» **Document extract**:

Conducting in-depth interviews of people who survived the Indian Ocean tsunami or those who lost their loved ones in the disaster, nurse researchers found that such individuals went through a complex process of trauma and grief.
Research collaborators from Norway-based Haugesund University College and the Karolinska Institute in Stockholm have revealed that they talked to people about their emotions and attitudes to life following the tragedy.
They observed that the emotions expressed by the study participants ranged from the initial pleasure of being on a dream holiday, through to the trauma of the event, their grief and loss and the way that families pulled together to come to terms with what had happened.
The earthquake off the coast of Sumatra on 26 December 2004, and the resulting tsunami, are estimated to have killed somewhere in the region of a quarter of a million people. They included 543 Swedish tourists, including 140 children under the age of 18. A further 66 Swedish children lost at least one parent.
"We carried out one-to-one and group interviews with 19 people recruited in collaboration with the Swedish Red Cross to find out how the event had affected them. The paper just published in the Journal of Advanced Nursing looks at their initial reactions to being caught up in this international tragedy and we will be reporting our longer term findings in due course," says the study's lead author, Dr. Maj-Britt Raholm.
The team started the interviews with the 13 women and six men, aged from 24 to 67 years, 21 months after the tsunami. Interviews were undertaken a further five times, at eight-week intervals.
Twelve of the people interviews were on holiday when the tsunami struck, and included a man who lost his daughter and his mother and a couple who lost their child.

» **Recorded data**:
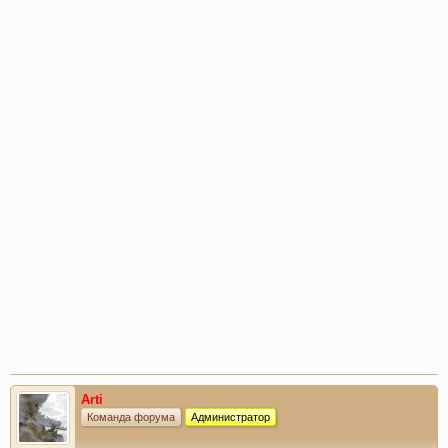
Arti
Команда форума
Администратор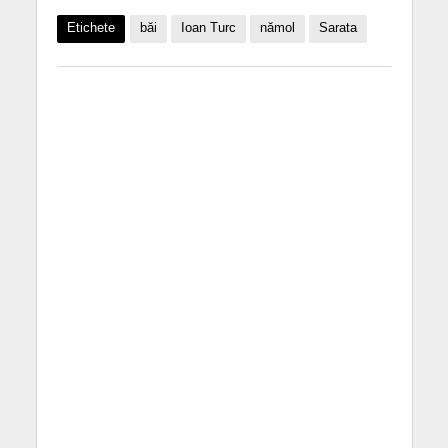
Etichete
băi
Ioan Turc
nămol
Sarata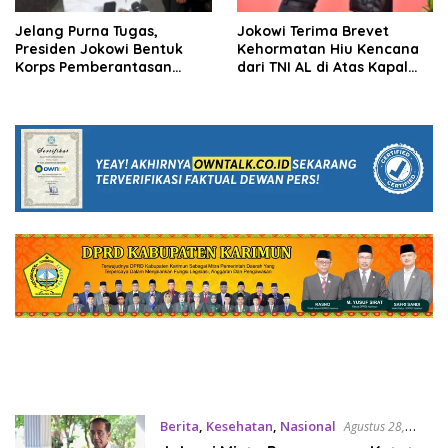
Jelang Purna Tugas,
Jokowi Terima Brevet
Presiden Jokowi Bentuk
Kehormatan Hiu Kencana
Korps Pemberantasan
dari TNI AL di Atas Kapal
Korupsi Polri
Perang
Berita
,
Kesehatan
,
Nasional
Agustus 28,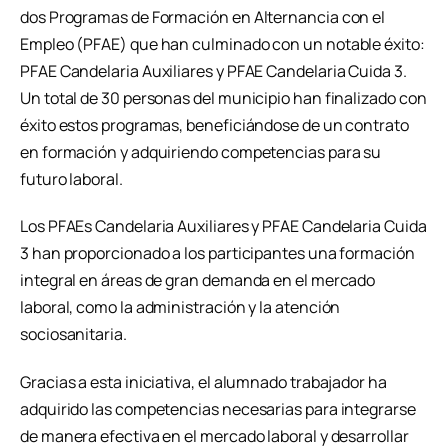
dos Programas de Formación en Alternancia con el
Empleo (PFAE) que han culminado con un notable éxito:
PFAE Candelaria Auxiliares y PFAE Candelaria Cuida 3.
Un total de 30 personas del municipio han finalizado con
éxito estos programas, beneficiándose de un contrato
en formación y adquiriendo competencias para su
futuro laboral.
Los PFAEs Candelaria Auxiliares y PFAE Candelaria Cuida
3 han proporcionado a los participantes una formación
integral en áreas de gran demanda en el mercado
laboral, como la administración y la atención
sociosanitaria.
Gracias a esta iniciativa, el alumnado trabajador ha
adquirido las competencias necesarias para integrarse
de manera efectiva en el mercado laboral y desarrollar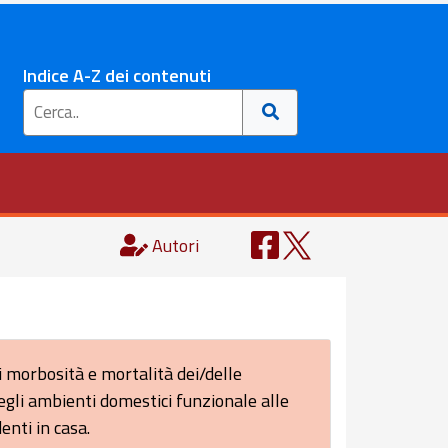
Indice A-Z dei contenuti
Autori
i morbosità e mortalità dei/delle
egli ambienti domestici funzionale alle
enti in casa.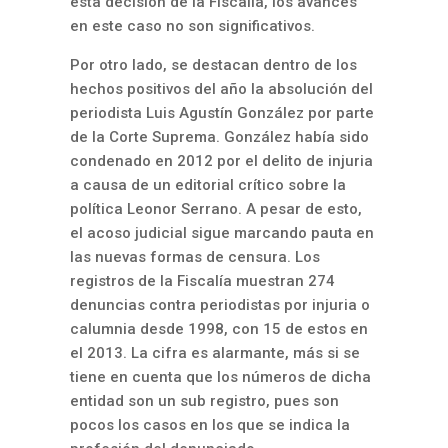
esta decisión de la Fiscalía, los avances
en este caso no son significativos.
Por otro lado, se destacan dentro de los
hechos positivos del año la absolución del
periodista Luis Agustín González por parte
de la Corte Suprema. González había sido
condenado en 2012 por el delito de injuria
a causa de un editorial crítico sobre la
política Leonor Serrano. A pesar de esto,
el acoso judicial sigue marcando pauta en
las nuevas formas de censura. Los
registros de la Fiscalía muestran 274
denuncias contra periodistas por injuria o
calumnia desde 1998, con 15 de estos en
el 2013. La cifra es alarmante, más si se
tiene en cuenta que los números de dicha
entidad son un sub registro, pues son
pocos los casos en los que se indica la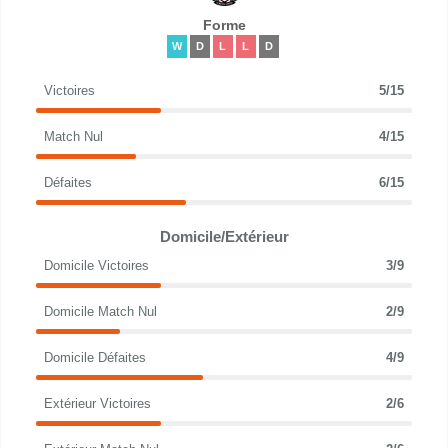
Forme
W
D
L
L
D
Victoires
5/15
Match Nul
4/15
Défaites
6/15
Domicile/Extérieur
Domicile Victoires
3/9
Domicile Match Nul
2/9
Domicile Défaites
4/9
Extérieur Victoires
2/6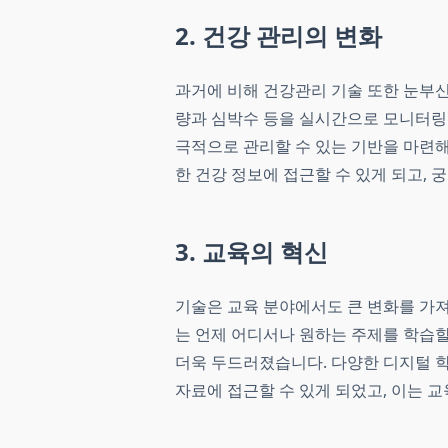
2. 건강 관리의 변화
과거에 비해 건강관리 기술 또한 눈부
량과 심박수 등을 실시간으로 모니터링할
극적으로 관리할 수 있는 기반을 마련해
한 건강 정보에 접근할 수 있게 되고,
3. 교육의 혁신
기술은 교육 분야에서도 큰 변화를 가져
는 언제 어디서나 원하는 주제를 학습할 
더욱 두드러졌습니다. 다양한 디지털 학
자료에 접근할 수 있게 되었고, 이는 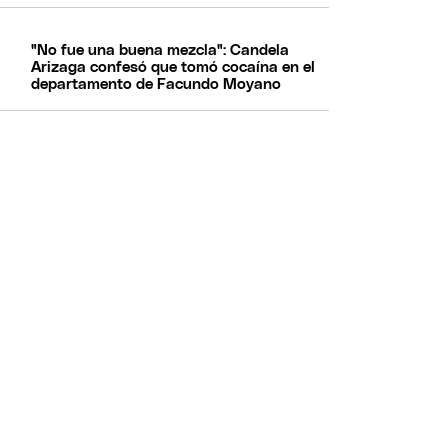
"No fue una buena mezcla": Candela
Arizaga confesó que tomó cocaína en el
departamento de Facundo Moyano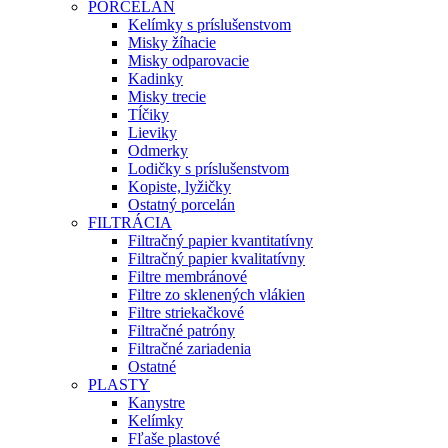
PORCELÁN
Kelímky s príslušenstvom
Misky žíhacie
Misky odparovacie
Kadinky
Misky trecie
Tĺčiky
Lieviky
Odmerky
Lodičky s príslušenstvom
Kopiste, lyžičky
Ostatný porcelán
FILTRÁCIA
Filtračný papier kvantitatívny
Filtračný papier kvalitatívny
Filtre membránové
Filtre zo sklenených vlákien
Filtre striekačkové
Filtračné patróny
Filtračné zariadenia
Ostatné
PLASTY
Kanystre
Kelímky
Fľaše plastové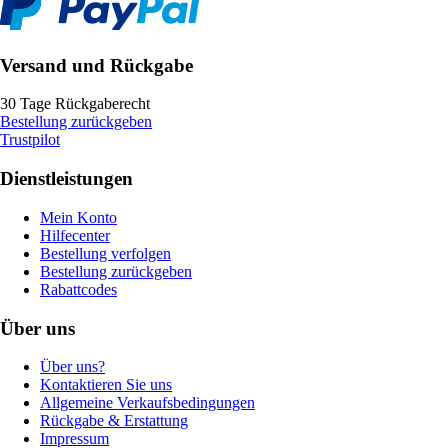
Versand und Rückgabe
30 Tage Rückgaberecht
Bestellung zurückgeben
Trustpilot
Dienstleistungen
Mein Konto
Hilfecenter
Bestellung verfolgen
Bestellung zurückgeben
Rabattcodes
Über uns
Über uns?
Kontaktieren Sie uns
Allgemeine Verkaufsbedingungen
Rückgabe & Erstattung
Impressum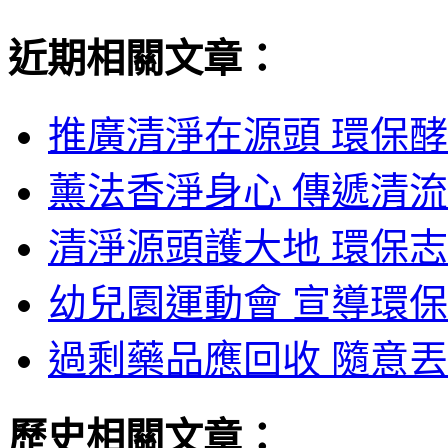
近期相關文章：
推廣清淨在源頭 環保酵
薰法香淨身心 傳遞清流
清淨源頭護大地 環保志
幼兒園運動會 宣導環保
過剩藥品應回收 隨意丟
歷史相關文章：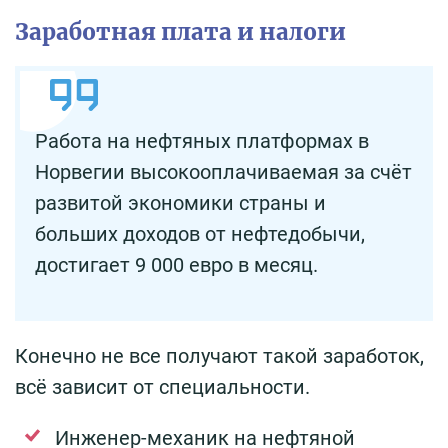
Заработная плата и налоги
Работа на нефтяных платформах в
Норвегии высокооплачиваемая за счёт
развитой экономики страны и
больших доходов от нефтедобычи,
достигает 9 000 евро в месяц.
Конечно не все получают такой заработок,
всё зависит от специальности.
Инженер-механик на нефтянoй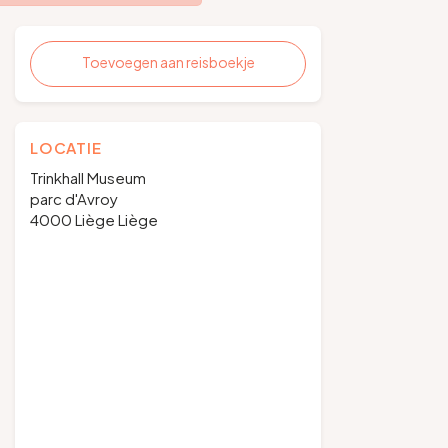
Toevoegen aan reisboekje
LOCATIE
Trinkhall Museum
parc d'Avroy
4000 Liège Liège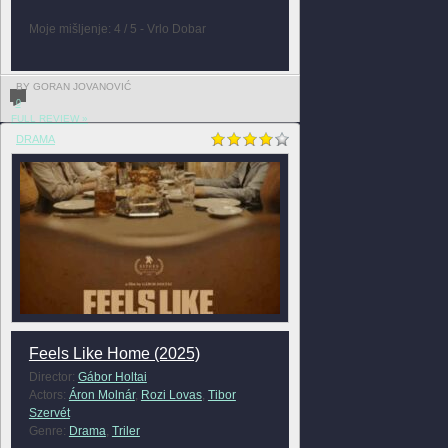
Moje mišljenje: 4 / 5 - Vrlo Dobar
BY GORAN JOVANOVIĆ
0
FULL REVIEW »
DRAMA
Feels Like Home (2025)
Director:
Gábor Holtai
Actors:
Áron Molnár
,
Rozi Lovas
,
Tibor
Szervét
Genre:
Drama
,
Triler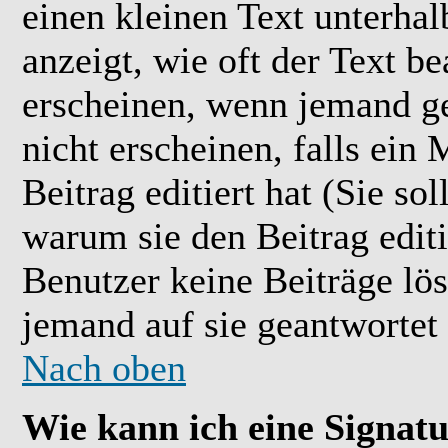
einen kleinen Text unterhal
anzeigt, wie oft der Text b
erscheinen, wenn jemand ge
nicht erscheinen, falls ein
Beitrag editiert hat (Sie so
warum sie den Beitrag editi
Benutzer keine Beiträge l
jemand auf sie geantwortet 
Nach oben
Wie kann ich eine Signat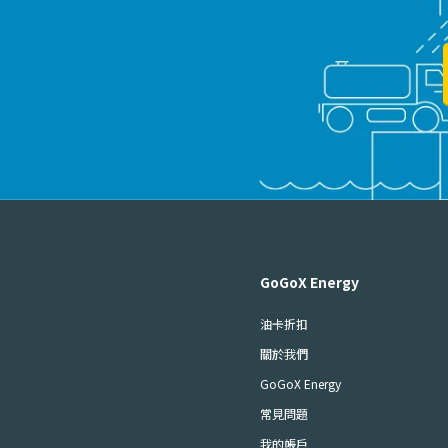
GoGoX Energy
油卡折扣
關於我們
GoGoX Energy
常見問題
我的帳戶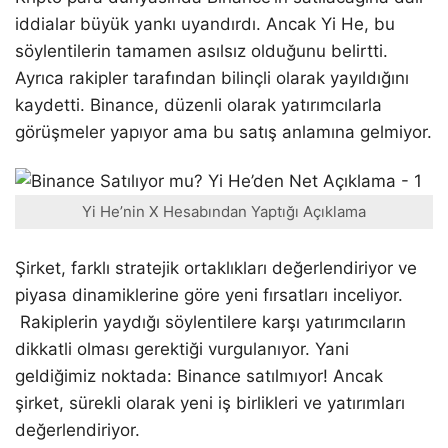
iddialar büyük yankı uyandırdı. Ancak Yi He, bu
söylentilerin tamamen asılsız olduğunu belirtti.
Ayrıca rakipler tarafından bilinçli olarak yayıldığını
kaydetti. Binance, düzenli olarak yatırımcılarla
görüşmeler yapıyor ama bu satış anlamına gelmiyor.
Yi He’nin X Hesabından Yaptığı Açıklama
Şirket, farklı stratejik ortaklıkları değerlendiriyor ve
piyasa dinamiklerine göre yeni fırsatları inceliyor.
Rakiplerin yaydığı söylentilere karşı yatırımcıların
dikkatli olması gerektiği vurgulanıyor. Yani
geldiğimiz noktada: Binance satılmıyor! Ancak
şirket, sürekli olarak yeni iş birlikleri ve yatırımları
değerlendiriyor.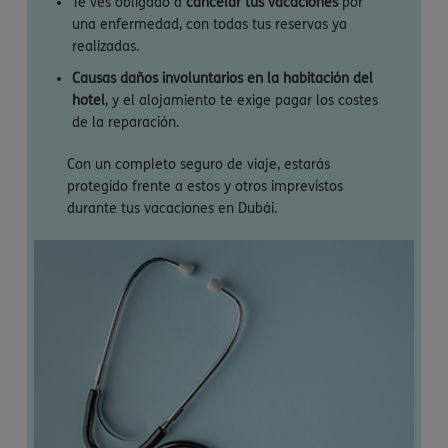
Te ves obligado a
cancelar tus vacaciones
por
una enfermedad, con todas tus reservas ya
realizadas.
Causas daños involuntarios en la habitación del
hotel
, y el alojamiento te exige pagar los costes
de la reparación.
Con un completo seguro de viaje, estarás
protegido frente a estos y otros imprevistos
durante tus vacaciones en Dubái.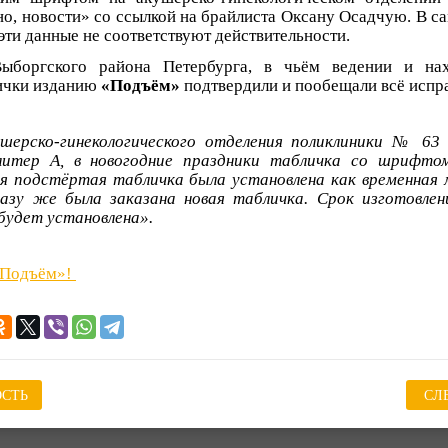
, новости» со ссылкой на брайлиста Оксану Осадчую. В с
 эти данные не соответствуют действительности.
ыборгского района Петербурга, в чьём ведении и нах
лички изданию
«Подъём»
подтвердили и пообещали всё испра
шерско-гинекологического отделения поликлиники № 63 
 литер А, в новогодние праздники табличка со шрифто
я подстёртая табличка была установлена как временная 
азу же была заказана новая табличка. Срок изготовлен
 будет установлена».
«Подъём»!
СТЬ
СЛ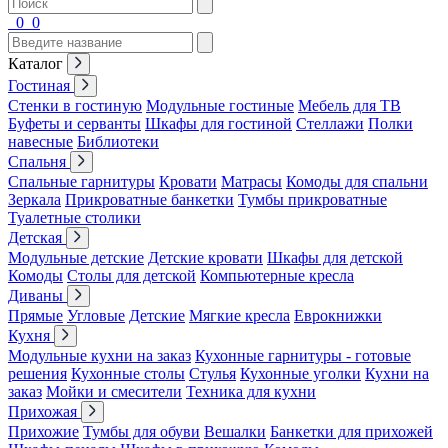
0
0
Каталог
Гостиная
Стенки в гостиную
Модульные гостиные
Мебель для ТВ
Буфеты и серванты
Шкафы для гостиной
Стеллажи
Полки
навесные
Библиотеки
Спальня
Спальные гарнитуры
Кровати
Матрасы
Комоды для спальни
Зеркала
Прикроватные банкетки
Тумбы прикроватные
Туалетные столики
Детская
Модульные детские
Детские кровати
Шкафы для детской
Комоды
Столы для детской
Компьютерные кресла
Диваны
Прямые
Угловые
Детские
Мягкие кресла
Еврокнижки
Кухня
Модульные кухни на заказ
Кухонные гарнитуры - готовые
решения
Кухонные столы
Стулья
Кухонные уголки
Кухни на
заказ
Мойки и смесители
Техника для кухни
Прихожая
Прихожие
Тумбы для обуви
Вешалки
Банкетки для прихожей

» **Task set**:
- A) Answer these questions from the tsunami study text:
(i) Which two institutions did the research collaborators come from?
(ii) How many Swedish tourists died in the disaster?
(iii) At what intervals were the repeat interviews held?
- B) Recast the paragraph of the tsunami study text beginning "The team started the interviews" as a short bulleted list that keeps its main facts.
- C) Extend the tsunami study text with a further paragraph that follows on from its final sentence.
The material bears no relation to the tsunami study text.

» **Responses per task**:
- A)
(i) Haugesund University College and the Karolinska Institute in Stockholm
(ii) 543
(iii) Eight-week intervals

- B)
- Participants: 13 women and six men, aged 24 to 67
- First interviews: 21 months after the tsunami
- Follow-up: five further rounds at eight-week intervals

- C)
The other seven participants were at home in Sweden.
Some lost as many as four family members, including children, in the tragedy.
"The experiences of the tsunami survivors and their relatives revealed a comprehensive picture, which broke down into three distinct phases. These can be summarised as experiencing the core of existence, a changed understanding of life and the power of communion," says Dr. Raholm.
The researchers found that relatives at home felt desperately isolated, and that getting the news that a loved one had died was associated with pronounced physical and mental sensations, like a heavy body and amnesia.
"I threw myself on the floor and wanted to rip the skin from my body," said one woman.
"The papers wrote about them but it wasn't part of our reality," said another.
The study also revealed that common grief and loss united people, and brought together even broken relationships.
When the survivors returned, relatives became very protective.
"It is pretty strange that something good came out of this horrible experience," said one survivor who became closer to one's siblings.
Writing about their findings in the Journal of Advanced Nursing, the researchers said that feedback from disasters like the tsunami were essential as they could help shape future care.
"Healthcare professionals have an important role to play in caring for the victims of major disasters, as the effects can last for many years and in some cases people never recover from them," says Dr. Raholm.
"We believe that it is important that nurses and nursing students have the knowledge they need to care for patients who have gone through life-changing traumas. We hope that our research will provide insight into the complex experiences and needs of those directly involved in major disasters like the 2004 tsunami. The more we learn from disasters that have already happened, the better prepared we can be for those that will inevitably happen in the future," the researcher adds.